- Talwandi Butian Location in Punjab, India Talwandi Butian Talwandi Butian (India)
- Coordinates: 31°04′43″N 75°16′08″E﻿ / ﻿31.0785443°N 75.2688602°E
- Country: India
- State: Punjab
- District: Jalandhar
- Tehsil: Nakodar

Government
- • Type: Panchayat raj
- • Body: Gram panchayat
- Elevation: 240 m (790 ft)

Population (2011)
- • Total: 2,889
- Sex ratio 1480/1409 ♂/♀

Languages
- • Official: Punjabi
- Time zone: UTC+5:30 (IST)
- ISO 3166 code: IN-PB
- Vehicle registration: PB- 08
- Website: jalandhar.nic.in

= Talwandi Butian =

Talwandi Butian is a village in Nakodar in Jalandhar district of Punjab State, India. It is located 7 km from Nakodar, 25 km from Kapurthala, 49 km from district headquarter Jalandhar and 180 km from state capital Chandigarh. The village is administrated by a sarpanch who is an elected representative of village as per Panchayati raj (India).

== Demography ==
As of 2011, the village has a total number of 535 houses and a population of 2889 of which include 1480 are males while 1409 are females according to the report published by Census India in 2011. The literacy rate of the village is 66.80, lower than state average of 75.84%. The population of children under the age of 6 years is 353 which is 12.22% of total population of the village, and child sex ratio is approximately 1040 higher than the state average of 846.

Most of the people are from Schedule Caste which consist Talwandi Butianes 69.12% of total population in the village.

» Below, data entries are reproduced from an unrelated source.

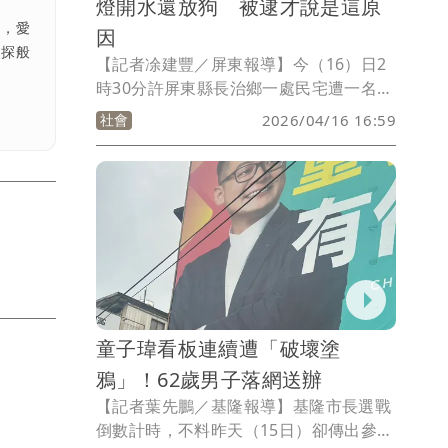
燈開水還放狗 被逮才說是這原
涯，愛
因
偵探般
【記者凃建豐／屏東報導】今（16）日2
時30分許屏東縣長治鄉一處民宅遭一名女
子徒步侵入，該女子進入屋內後開啟電燈
社會
2026/04/16 16:59
及水龍頭，並將狗籠打開放出犬隻，現場
未發現財物遭竊，報案人已提出侵入住宅
及毀損告訴。
童子瑋看板連續遭「破壞塗
鴉」！62歲男子落網送辦
【記者葉先鵬／基隆報導】基隆市長選戰
倒數計時，不料昨天（15日）卻傳出參選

The town does not have any Schedule Tribe population so far.

As per census 2011, 951 people were engaged in work activities out of the total population of the village which includes 784 males and 167 females. According to census survey report 2011, 97.79% workers describe their work as main work and 2.21% workers are involved in marginal activity providing livelihood for less than 6 months.

== Transport ==
Nakodar railway station is the nearest train station. The village is 86 km away from domestic airport in Ludhiana and the nearest international airport is located in Chandigarh also Sri Guru Ram Dass Jee International Airport is the second nearest airport which is 108 km away in Amritsar.